Estimating corrosion induced thickness loss in Q690E high-strength steel using multimodal ultrasonic guided waves

The estimation of corrosion induced thickness loss is critical for evaluating the remaining strength of high-strength steel (HSS) structures, particularly due to their emerging applications in ocean platforms and coastal bridges. In this study, an ultrasonic approach based on multimodal guide waves is proposed to identify thickness loss induced by electrical accelerated corrosion (EAC) in Q690E HSS samples. Both pitting corrosion and uniform corrosion were observed in the samples during the EAC testing. The average thickness loss due to corrosion in a plate-like structure can be correlated with the velocity of certain guided wave modes according to their dispersion characteristics. However, in practice, when the frequency-thickness product exceeds 1.5 MHzmm, it becomes difficult to separate a single mode of guided wave.
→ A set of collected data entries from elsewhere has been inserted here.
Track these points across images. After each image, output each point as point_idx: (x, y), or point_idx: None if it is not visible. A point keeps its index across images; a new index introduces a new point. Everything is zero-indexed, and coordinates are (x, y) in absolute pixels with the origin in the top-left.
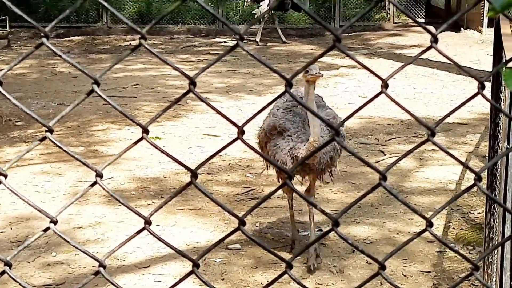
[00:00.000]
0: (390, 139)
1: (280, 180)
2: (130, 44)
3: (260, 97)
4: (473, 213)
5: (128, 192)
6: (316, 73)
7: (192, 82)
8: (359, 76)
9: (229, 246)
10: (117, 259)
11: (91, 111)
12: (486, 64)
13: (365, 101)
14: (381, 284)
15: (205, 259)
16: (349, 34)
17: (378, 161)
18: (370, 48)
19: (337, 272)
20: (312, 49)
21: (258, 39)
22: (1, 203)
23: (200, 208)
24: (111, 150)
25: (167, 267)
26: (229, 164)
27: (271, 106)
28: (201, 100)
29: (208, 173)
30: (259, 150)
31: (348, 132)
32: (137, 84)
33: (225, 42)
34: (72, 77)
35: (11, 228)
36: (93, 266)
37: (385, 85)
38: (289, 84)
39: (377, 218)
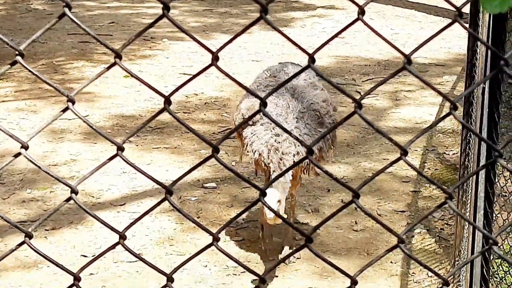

Hence, this paper addresses the use of multimodal guided waves and proposes a stretching factor that could describe the averaged velocity from different guided wave modes. This stretching factor is found to be linearly correlated to the averaged thickness loss from an analytical approach and validated by experiments. The influence of surface roughness due to pitting is found to be negligible due to the large wavelengths of guided waves. This method provides a simple and effective alternative to estimate the average thickness loss due to corrosion damage in HSS structures.